With careful consideration of not just the food we eat, but also what happens before food reaches our plate, it is possible to consume adequate amounts of DHA and EPA without supplement use. Nutritionally, we can expect to obtain from a food only that which has been put in. By ensuring our livestock are properly nourished we can in turn ensure the same for ourselves, to the potential benefit of both our physical and our mental health.

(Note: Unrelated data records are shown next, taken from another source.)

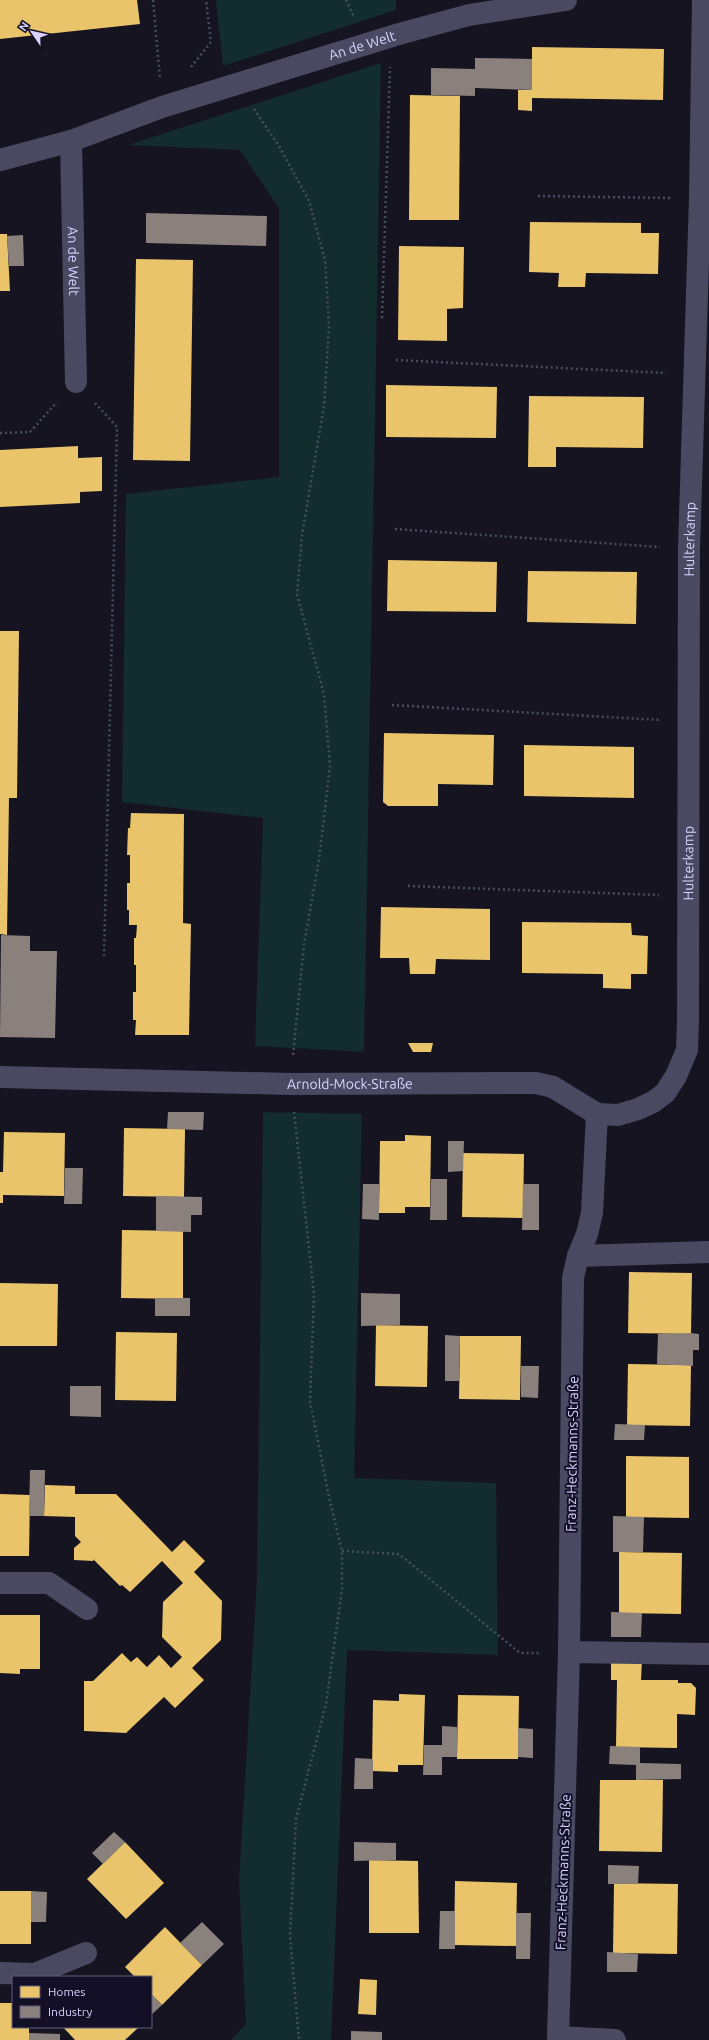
<svg xmlns="http://www.w3.org/2000/svg" width="709" height="2040" viewBox="0 0 709 2040" font-family="Ubuntu,sans-serif">
	<rect width="100%" height="100%" fill="#161421"/>
	<!-- green -->
	<g fill="#132c2d">
		<polygon points="216,0 396,0 396,10 223,66"/>
		<polygon points="381,63 364,1052 257,1046 255,1046 263,818 122,802 126,494 279,477 279,208 240,150 128,145"/>
		<polygon points="263,1112 362,1114 354,1478 496,1483 498,1655 347,1650 331,2040 231,2040 246,2024 239,1881 257,1579"/>
	</g>
	<!-- homes -->
	<g fill="#e9c46a">
		<polygon points="0,0 137,0 140,24 0,39"/>
		<polygon points="532,47 664,49 663,100 532,98 532,111 518,110 518,90 532,90"/>
		<polygon points="410,95 460,96 459,220 409,220"/>
		<polygon points="530,222 641,223 641,233 659,233 658,274 586,273 585,287 558,287 559,273 529,272"/>
		<polygon points="0,234 7,234 10,291 0,291"/>
		<polygon points="399,246 464,247 463,308 447,309 447,341 398,340"/>
		<polygon points="136,259 193,260 190,461 133,460"/>
		<polygon points="386,385 497,387 496,438 386,437"/>
		<polygon points="529,396 644,397 643,448 556,447 556,467 528,467"/>
		<polygon points="78,446 78,458 102,457 102,491 80,492 80,503 0,507 0,450"/>
		<polygon points="388,560 497,562 496,612 387,611"/>
		<polygon points="528,571 637,572 636,624 527,622"/>
		<polygon points="0,631 19,631 17,798 9,798 7,935 0,934"/>
		<polygon points="384,733 494,735 493,785 438,784 438,806 388,806 383,802"/>
		<polygon points="524,745 634,747 634,798 524,796"/>
		<polygon points="131,813 184,814 183,923 191,924 189,1035 135,1035 136,1020 133,1020 133,992 136,992 136,965 134,965 134,938 136,938 137,925 129,925 129,910 127,910 127,883 130,883 130,855 127,855 128,828 130,828"/>
		<polygon points="381,907 490,909 490,960 436,959 435,974 410,974 409,958 380,958"/>
		<polygon points="522,922 631,923 632,935 648,936 647,974 631,974 631,989 603,988 603,974 522,973"/>
		<polygon points="408,1043 433,1043 431,1052 413,1052"/>
		<polygon points="124,1128 185,1129 184,1197 123,1196"/>
		<polygon points="4,1132 65,1133 64,1196 3,1195 3,1203 0,1203 0,1172 3,1172"/>
		<polygon points="405,1135 431,1136 430,1207 405,1207 405,1213 379,1213 380,1141 405,1141"/>
		<polygon points="463,1153 524,1154 523,1218 462,1217"/>
		<polygon points="122,1230 183,1231 183,1299 121,1298"/>
		<polygon points="629,1272 692,1273 691,1334 628,1333"/>
		<polygon points="0,1283 58,1284 57,1346 0,1346"/>
		<polygon points="376,1325 428,1326 427,1387 375,1386"/>
		<polygon points="116,1332 177,1333 176,1401 115,1400"/>
		<polygon points="460,1336 521,1336 520,1400 459,1399"/>
		<polygon points="628,1364 691,1365 690,1426 627,1425"/>
		<polygon points="626,1456 689,1457 689,1518 626,1517"/>
		<polygon points="45,1485 75,1486 75,1494 116,1494 172,1552 184,1540 205,1561 194,1572 222,1601 221,1640 192,1668 204,1680 175,1708 164,1697 126,1733 84,1731 84,1681 93,1681 122,1653 131,1662 137,1657 147,1667 159,1655 171,1668 182,1657 162,1637 163,1602 183,1583 162,1561 130,1592 122,1585 120,1586 94,1560 96,1557 93,1561 74,1560 74,1548 81,1542 75,1536 75,1517 44,1516"/>
		<polygon points="0,1494 30,1495 29,1556 0,1556"/>
		<polygon points="619,1552 682,1553 681,1614 619,1613"/>
		<polygon points="0,1615 40,1615 40,1669 20,1669 20,1674 0,1673"/>
		<polygon points="611,1660 642,1660 641,1680 678,1680 678,1683 691,1683 696,1688 695,1715 677,1714 677,1748 616,1747 617,1680 611,1680"/>
		<polygon points="399,1694 425,1695 423,1765 398,1765 398,1772 372,1771 373,1700 399,1701"/>
		<polygon points="458,1695 519,1696 518,1759 457,1759"/>
		<polygon points="600,1780 663,1780 662,1852 599,1851"/>
		<polygon points="125,1842 164,1883 126,1919 87,1879"/>
		<polygon points="369,1860 418,1861 419,1933 369,1933"/>
		<polygon points="455,1881 517,1883 516,1946 454,1945"/>
		<polygon points="614,1883 678,1884 677,1954 613,1953"/>
		<rect x="0" y="1891" width="31" height="53"/>
		<polygon points="165,1927 202,1965 162,2005 151,1994 151,1977 135,1977 125,1967"/>
		<polygon points="360,1979 377,1980 376,2015 358,2014"/>
		<polygon points="0,2003 13,2003 13,2027 29,2027 29,2040 0,2040"/>
		<polygon points="63,2027 139,2027 125,2040 75,2040"/>
	</g>
	<!-- industry -->
	<g fill="#8a817c">
		<polygon points="475,58 532,59 532,90 475,88 475,96 431,95 431,68 475,69"/>
		<polygon points="146,213 267,216 266,246 146,243"/>
		<polygon points="23,235 24,266 9,266 7,236"/>
		<polygon points="1,935 30,936 30,951 57,951 55,1038 0,1037"/>
		<polygon points="168,1112 204,1112 203,1130 167,1129"/>
		<polygon points="448,1141 464,1141 463,1171 448,1172"/>
		<polygon points="65,1168 83,1168 82,1204 64,1204"/>
		<polygon points="431,1179 447,1179 447,1220 430,1220"/>
		<polygon points="363,1184 379,1184 379,1220 362,1219"/>
		<polygon points="523,1184 539,1184 539,1230 522,1230"/>
		<polygon points="156,1196 202,1197 202,1215 191,1215 191,1232 156,1231"/>
		<polygon points="361,1293 400,1294 400,1325 361,1326"/>
		<rect x="155" y="1298" width="35" height="18"/>
		<polygon points="691,1333 699,1334 699,1350 693,1350 693,1366 657,1364 658,1334"/>
		<polygon points="445,1335 460,1336 459,1381 445,1381"/>
		<polygon points="521,1366 539,1366 538,1398 521,1397"/>
		<polygon points="70,1386 101,1386 101,1417 70,1416"/>
		<polygon points="615,1424 645,1425 644,1440 614,1440"/>
		<polygon points="30,1470 45,1470 44,1516 29,1516"/>
		<polygon points="613,1516 644,1517 643,1552 613,1552"/>
		<polygon points="611,1612 642,1613 641,1637 611,1637"/>
		<polygon points="442,1726 457,1727 457,1757 442,1757 442,1775 423,1775 424,1745 442,1745"/>
		<polygon points="518,1728 533,1729 533,1758 518,1757"/>
		<polygon points="610,1746 640,1747 640,1763 681,1764 681,1779 636,1780 636,1765 609,1764"/>
		<polygon points="355,1758 373,1759 373,1789 354,1789"/>
		<polygon points="114,1832 125,1842 103,1864 92,1853"/>
		<polygon points="354,1842 396,1843 396,1860 354,1861"/>
		<polygon points="608,1865 639,1866 638,1884 608,1884"/>
		<polygon points="31,1891 47,1892 46,1922 31,1922"/>
		<polygon points="440,1911 455,1911 455,1949 439,1949"/>
		<polygon points="516,1913 531,1913 530,1959 516,1959"/>
		<polygon points="202,1922 224,1944 202,1965 180,1943"/>
		<polygon points="607,1952 638,1954 637,1972 607,1972"/>
		<polygon points="151,1994 162,2005 151,2015"/>
		<polygon points="351,2031 382,2032 382,2040 351,2040"/>
		<polygon points="29,2033 60,2034 60,2040 29,2040"/>
	</g>
	<g fill="none" stroke-linecap="round" stroke-linejoin="round">
		<!-- path -->
		<g stroke="#44505f" stroke-width="2.5" stroke-dasharray="2 3" stroke-linecap="butt">
			<polyline points="153,0 160,78"/>
			<polyline points="346,0 354,17"/>
			<polyline points="191,67 211,42 206,0"/>
			<polyline points="254,109 279,146 309,201 325,260 329,326 324,406 302,535 297,594 324,694 330,766 319,860 304,944 293,1056"/>
			<polyline points="538,196 671,198"/>
			<polyline points="382,318 390,67"/>
			<polyline points="396,360 666,373"/>
			<polyline points="95,403 117,427 104,956"/>
			<polyline points="0,433 30,432 57,402"/>
			<polyline points="395,529 660,547"/>
			<polyline points="392,705 661,720"/>
			<polyline points="408,886 659,895"/>
			<polyline points="294,1112 314,1294 310,1401 329,1497 342,1551 342,1589 326,1704 296,1819 290,1936 299,2040"/>
			<polyline points="342,1551 399,1554 520,1653 540,1653"/>
		</g>
		<!-- street -->
		<g stroke="#4a4962" stroke-width="22">
			<path id="s1" d="M71,141L76,382"/>
			<path id="s2" d="M0,160L71,141L162,107L399,34L469,15L566,0"/>
			<path id="s3" d="M0,1077L291,1084L536,1083L553,1087L597,1114L618,1115L638,1109L653,1102L665,1093L676,1076L687,1050L688,1022L689,549L700,198L703,0"/>
			<polyline points="597,1114 592,1213 587,1234 578,1256 573,1278 569,1652 558,2037 615,2040"/>
			<polyline points="578,1256 709,1252"/>
			<polyline points="0,1583 49,1583 87,1609"/>
			<polyline points="569,1652 709,1654"/>
			<polyline points="0,1973 35,1974 86,1953"/>
		</g>
	</g>
	<g text-anchor="middle" dominant-baseline="central" stroke-width="4" stroke-linejoin="round" paint-order="stroke">
		<!-- street labels -->
		<g font-size="14" fill="#d9d4ff" stroke="#130f26">
			<text stroke="none"><textPath href="#s2" startOffset="380">An de Welt</textPath></text>
			<text stroke="none"><textPath href="#s1" startOffset="120">An de Welt</textPath></text>
			<text stroke="none"><textPath href="#s3" startOffset="1238">Hulterkamp</textPath></text>
			<text stroke="none"><textPath href="#s3" startOffset="914">Hulterkamp</textPath></text>
			<text stroke="none"><textPath href="#s3" startOffset="350">Arnold-Mock-Straße</textPath></text>
			<text transform="translate(572 1454) rotate(-89)">Franz-Heckmanns-Straße</text>
			<text transform="translate(563 1872) rotate(-88)">Franz-Heckmanns-Straße</text>
		</g>
	</g>
	<!-- legend -->
	<rect x="12" y="1976" width="140" height="52" fill="#130f26" stroke="#625e7d"/>
	<rect x="20" y="1986" width="20" height="12" fill="#e9c46a" stroke="#625e7d"/>
	<text x="48" y="1996" font-size="12" fill="#d9d4ff">Homes</text>
	<rect x="20" y="2006" width="20" height="12" fill="#8a817c" stroke="#625e7d"/>
	<text x="48" y="2016" font-size="12" fill="#d9d4ff">Industry</text>
	<!-- north arrow -->
	<g transform="translate(32 32) rotate(304)" stroke="#130f26" stroke-width="3" paint-order="stroke">
	<path d="M0-3L7 15L0 10L-7 15Z" fill="#d9d4ff"/>
	<text y="-6" font-size="11" font-weight="bold" text-anchor="middle" fill="#d9d4ff">N</text>
	</g>
</svg>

1. Kris-Etherton PM, Grieger JA, Etherton TD. Dietary reference intakes for DHA and EPA. Prostaglandins, leukotrienes, and essential fatty acids. 2009;81(2-3):99-104.
2. Harris WS, Mozaffarian D, Lefevre M, Toner CD, Colombo J, Cunnane SC, et al. Towards establishing dietary reference intakes for eicosapentaenoic and docosahexaenoic acids. The Journal of nutrition. 2009;139(4):804S-19S.
3. Simopoulos AP. Omega-3 fatty acids and antioxidants in edible wild plants. Biological research. 2004;37(2):263-77.
4. Ponnampalam EN, Mann NJ, Sinclair AJ. Effect of feeding systems on omega-3 fatty acids, conjugated linoleic acid and trans fatty acids in Australian beef cuts: potential impact on human health. Asia Pacific journal of clinical nutrition. 2006;15(1):21-9.
5. Simopoulos AP. The Mediterranean diets: What is so special about the diet of Greece? The scientific evidence. The Journal of nutrition. 2001;131(11 Suppl):3065S-73S.